**What the exercise asks:** Without skipping a line, reproduce the entries exactly.

---

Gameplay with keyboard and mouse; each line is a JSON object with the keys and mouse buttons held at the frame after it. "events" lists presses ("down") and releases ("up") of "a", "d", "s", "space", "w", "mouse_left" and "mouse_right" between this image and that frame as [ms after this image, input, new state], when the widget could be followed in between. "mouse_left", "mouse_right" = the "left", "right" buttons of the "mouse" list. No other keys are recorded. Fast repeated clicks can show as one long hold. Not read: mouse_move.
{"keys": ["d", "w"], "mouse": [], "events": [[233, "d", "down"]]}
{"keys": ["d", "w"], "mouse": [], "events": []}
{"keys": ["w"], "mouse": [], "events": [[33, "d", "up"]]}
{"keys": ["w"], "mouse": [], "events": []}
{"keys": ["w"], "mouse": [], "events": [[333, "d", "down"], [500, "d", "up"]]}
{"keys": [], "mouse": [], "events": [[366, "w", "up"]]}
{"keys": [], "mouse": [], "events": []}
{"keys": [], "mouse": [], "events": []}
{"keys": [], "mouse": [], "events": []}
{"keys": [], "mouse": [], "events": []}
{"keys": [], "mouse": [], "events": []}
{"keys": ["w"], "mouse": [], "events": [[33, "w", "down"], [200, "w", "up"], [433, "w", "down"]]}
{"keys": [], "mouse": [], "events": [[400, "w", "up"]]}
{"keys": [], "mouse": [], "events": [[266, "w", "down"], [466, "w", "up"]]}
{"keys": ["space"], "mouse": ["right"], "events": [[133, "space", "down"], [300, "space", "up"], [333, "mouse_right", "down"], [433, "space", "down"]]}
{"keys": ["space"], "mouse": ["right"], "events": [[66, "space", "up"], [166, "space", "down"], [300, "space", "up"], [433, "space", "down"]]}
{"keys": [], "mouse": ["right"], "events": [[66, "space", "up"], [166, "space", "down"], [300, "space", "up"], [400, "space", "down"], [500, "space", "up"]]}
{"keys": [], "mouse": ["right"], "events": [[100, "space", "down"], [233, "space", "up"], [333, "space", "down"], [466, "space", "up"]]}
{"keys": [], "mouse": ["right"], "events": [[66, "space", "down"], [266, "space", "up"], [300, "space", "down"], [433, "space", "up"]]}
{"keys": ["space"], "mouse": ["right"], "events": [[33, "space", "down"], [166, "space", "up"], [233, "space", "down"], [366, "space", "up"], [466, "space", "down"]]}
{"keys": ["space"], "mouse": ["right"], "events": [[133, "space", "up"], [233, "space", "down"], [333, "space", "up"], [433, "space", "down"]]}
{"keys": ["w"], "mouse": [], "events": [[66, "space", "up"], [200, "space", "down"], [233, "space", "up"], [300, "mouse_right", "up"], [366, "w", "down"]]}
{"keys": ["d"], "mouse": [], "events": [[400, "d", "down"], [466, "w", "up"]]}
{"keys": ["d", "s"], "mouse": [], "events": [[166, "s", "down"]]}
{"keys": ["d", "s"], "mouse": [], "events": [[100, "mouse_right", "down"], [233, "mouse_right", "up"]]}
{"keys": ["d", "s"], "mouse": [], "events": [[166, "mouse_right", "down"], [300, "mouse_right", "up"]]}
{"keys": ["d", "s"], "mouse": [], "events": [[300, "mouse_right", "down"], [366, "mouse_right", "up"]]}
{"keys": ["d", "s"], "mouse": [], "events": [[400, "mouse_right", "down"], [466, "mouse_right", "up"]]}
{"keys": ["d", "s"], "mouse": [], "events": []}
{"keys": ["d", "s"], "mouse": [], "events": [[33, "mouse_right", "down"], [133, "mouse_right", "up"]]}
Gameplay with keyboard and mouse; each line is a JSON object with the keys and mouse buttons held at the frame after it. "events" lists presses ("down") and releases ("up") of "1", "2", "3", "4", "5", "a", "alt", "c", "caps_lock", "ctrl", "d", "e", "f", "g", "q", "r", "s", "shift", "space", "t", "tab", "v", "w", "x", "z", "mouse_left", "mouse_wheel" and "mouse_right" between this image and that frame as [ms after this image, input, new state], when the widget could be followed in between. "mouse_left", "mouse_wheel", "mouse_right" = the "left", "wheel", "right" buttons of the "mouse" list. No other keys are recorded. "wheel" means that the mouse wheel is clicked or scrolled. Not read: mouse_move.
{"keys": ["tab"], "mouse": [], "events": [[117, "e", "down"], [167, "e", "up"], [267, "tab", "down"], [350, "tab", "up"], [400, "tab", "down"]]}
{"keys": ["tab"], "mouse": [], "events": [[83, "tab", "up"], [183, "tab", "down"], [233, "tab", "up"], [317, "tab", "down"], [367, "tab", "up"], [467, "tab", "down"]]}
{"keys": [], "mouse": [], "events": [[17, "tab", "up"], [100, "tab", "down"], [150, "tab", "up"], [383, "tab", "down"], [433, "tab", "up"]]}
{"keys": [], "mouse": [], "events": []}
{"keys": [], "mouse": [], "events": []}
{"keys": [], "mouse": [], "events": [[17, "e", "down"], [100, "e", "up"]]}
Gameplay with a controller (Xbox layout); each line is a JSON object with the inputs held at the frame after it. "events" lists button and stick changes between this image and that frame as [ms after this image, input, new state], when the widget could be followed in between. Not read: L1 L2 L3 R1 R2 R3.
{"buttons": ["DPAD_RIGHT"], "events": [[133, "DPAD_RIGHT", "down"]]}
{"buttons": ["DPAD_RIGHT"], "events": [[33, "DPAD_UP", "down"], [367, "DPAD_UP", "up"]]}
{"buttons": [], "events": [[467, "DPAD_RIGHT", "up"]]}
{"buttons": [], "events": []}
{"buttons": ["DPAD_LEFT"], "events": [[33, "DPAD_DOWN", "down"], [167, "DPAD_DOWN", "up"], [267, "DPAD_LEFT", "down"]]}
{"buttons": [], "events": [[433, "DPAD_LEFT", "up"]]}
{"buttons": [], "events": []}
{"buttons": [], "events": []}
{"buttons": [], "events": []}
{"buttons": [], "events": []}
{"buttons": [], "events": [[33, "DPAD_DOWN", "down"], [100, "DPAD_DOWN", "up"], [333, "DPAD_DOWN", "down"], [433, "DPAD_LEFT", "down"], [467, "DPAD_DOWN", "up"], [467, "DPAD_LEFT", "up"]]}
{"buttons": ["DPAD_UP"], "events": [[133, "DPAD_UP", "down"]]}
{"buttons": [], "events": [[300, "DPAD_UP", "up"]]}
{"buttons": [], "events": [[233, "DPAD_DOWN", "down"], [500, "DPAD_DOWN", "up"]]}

---

**Response to the task:**
Gameplay with keyboard and mouse; each line is a JSON object with the keys and mouse buttons held at the frame after it. "events" lists presses ("down") and releases ("up") of "a", "d", "s", "space", "w", "mouse_left" and "mouse_right" between this image and that frame as [ms after this image, input, new state], when the widget could be followed in between. "mouse_left", "mouse_right" = the "left", "right" buttons of the "mouse" list. No other keys are recorded. Fast repeated clicks can show as one long hold. Not read: mouse_move.
{"keys": ["d", "w"], "mouse": [], "events": [[233, "d", "down"]]}
{"keys": ["d", "w"], "mouse": [], "events": []}
{"keys": ["w"], "mouse": [], "events": [[33, "d", "up"]]}
{"keys": ["w"], "mouse": [], "events": []}
{"keys": ["w"], "mouse": [], "events": [[333, "d", "down"], [500, "d", "up"]]}
{"keys": [], "mouse": [], "events": [[366, "w", "up"]]}
{"keys": [], "mouse": [], "events": []}
{"keys": [], "mouse": [], "events": []}
{"keys": [], "mouse": [], "events": []}
{"keys": [], "mouse": [], "events": []}
{"keys": [], "mouse": [], "events": []}
{"keys": ["w"], "mouse": [], "events": [[33, "w", "down"], [200, "w", "up"], [433, "w", "down"]]}
{"keys": [], "mouse": [], "events": [[400, "w", "up"]]}
{"keys": [], "mouse": [], "events": [[266, "w", "down"], [466, "w", "up"]]}
{"keys": ["space"], "mouse": ["right"], "events": [[133, "space", "down"], [300, "space", "up"], [333, "mouse_right", "down"], [433, "space", "down"]]}
{"keys": ["space"], "mouse": ["right"], "events": [[66, "space", "up"], [166, "space", "down"], [300, "space", "up"], [433, "space", "down"]]}
{"keys": [], "mouse": ["right"], "events": [[66, "space", "up"], [166, "space", "down"], [300, "space", "up"], [400, "space", "down"], [500, "space", "up"]]}
{"keys": [], "mouse": ["right"], "events": [[100, "space", "down"], [233, "space", "up"], [333, "space", "down"], [466, "space", "up"]]}
{"keys": [], "mouse": ["right"], "events": [[66, "space", "down"], [266, "space", "up"], [300, "space", "down"], [433, "space", "up"]]}
{"keys": ["space"], "mouse": ["right"], "events": [[33, "space", "down"], [166, "space", "up"], [233, "space", "down"], [366, "space", "up"], [466, "space", "down"]]}
{"keys": ["space"], "mouse": ["right"], "events": [[133, "space", "up"], [233, "space", "down"], [333, "space", "up"], [433, "space", "down"]]}
{"keys": ["w"], "mouse": [], "events": [[66, "space", "up"], [200, "space", "down"], [233, "space", "up"], [300, "mouse_right", "up"], [366, "w", "down"]]}
{"keys": ["d"], "mouse": [], "events": [[400, "d", "down"], [466, "w", "up"]]}
{"keys": ["d", "s"], "mouse": [], "events": [[166, "s", "down"]]}
{"keys": ["d", "s"], "mouse": [], "events": [[100, "mouse_right", "down"], [233, "mouse_right", "up"]]}
{"keys": ["d", "s"], "mouse": [], "events": [[166, "mouse_right", "down"], [300, "mouse_right", "up"]]}
{"keys": ["d", "s"], "mouse": [], "events": [[300, "mouse_right", "down"], [366, "mouse_right", "up"]]}
{"keys": ["d", "s"], "mouse": [], "events": [[400, "mouse_right", "down"], [466, "mouse_right", "up"]]}
{"keys": ["d", "s"], "mouse": [], "events": []}
{"keys": ["d", "s"], "mouse": [], "events": [[33, "mouse_right", "down"], [133, "mouse_right", "up"]]}
Gameplay with keyboard and mouse; each line is a JSON object with the keys and mouse buttons held at the frame after it. "events" lists presses ("down") and releases ("up") of "1", "2", "3", "4", "5", "a", "alt", "c", "caps_lock", "ctrl", "d", "e", "f", "g", "q", "r", "s", "shift", "space", "t", "tab", "v", "w", "x", "z", "mouse_left", "mouse_wheel" and "mouse_right" between this image and that frame as [ms after this image, input, new state], when the widget could be followed in between. "mouse_left", "mouse_wheel", "mouse_right" = the "left", "wheel", "right" buttons of the "mouse" list. No other keys are recorded. "wheel" means that the mouse wheel is clicked or scrolled. Not read: mouse_move.
{"keys": ["tab"], "mouse": [], "events": [[117, "e", "down"], [167, "e", "up"], [267, "tab", "down"], [350, "tab", "up"], [400, "tab", "down"]]}
{"keys": ["tab"], "mouse": [], "events": [[83, "tab", "up"], [183, "tab", "down"], [233, "tab", "up"], [317, "tab", "down"], [367, "tab", "up"], [467, "tab", "down"]]}
{"keys": [], "mouse": [], "events": [[17, "tab", "up"], [100, "tab", "down"], [150, "tab", "up"], [383, "tab", "down"], [433, "tab", "up"]]}
{"keys": [], "mouse": [], "events": []}
{"keys": [], "mouse": [], "events": []}
{"keys": [], "mouse": [], "events": [[17, "e", "down"], [100, "e", "up"]]}
Gameplay with a controller (Xbox layout); each line is a JSON object with the inputs held at the frame after it. "events" lists button and stick changes between this image and that frame as [ms after this image, input, new state], when the widget could be followed in between. Not read: L1 L2 L3 R1 R2 R3.
{"buttons": ["DPAD_RIGHT"], "events": [[133, "DPAD_RIGHT", "down"]]}
{"buttons": ["DPAD_RIGHT"], "events": [[33, "DPAD_UP", "down"], [367, "DPAD_UP", "up"]]}
{"buttons": [], "events": [[467, "DPAD_RIGHT", "up"]]}
{"buttons": [], "events": []}
{"buttons": ["DPAD_LEFT"], "events": [[33, "DPAD_DOWN", "down"], [167, "DPAD_DOWN", "up"], [267, "DPAD_LEFT", "down"]]}
{"buttons": [], "events": [[433, "DPAD_LEFT", "up"]]}
{"buttons": [], "events": []}
{"buttons": [], "events": []}
{"buttons": [], "events": []}
{"buttons": [], "events": []}
{"buttons": [], "events": [[33, "DPAD_DOWN", "down"], [100, "DPAD_DOWN", "up"], [333, "DPAD_DOWN", "down"], [433, "DPAD_LEFT", "down"], [467, "DPAD_DOWN", "up"], [467, "DPAD_LEFT", "up"]]}
{"buttons": ["DPAD_UP"], "events": [[133, "DPAD_UP", "down"]]}
{"buttons": [], "events": [[300, "DPAD_UP", "up"]]}
{"buttons": [], "events": [[233, "DPAD_DOWN", "down"], [500, "DPAD_DOWN", "up"]]}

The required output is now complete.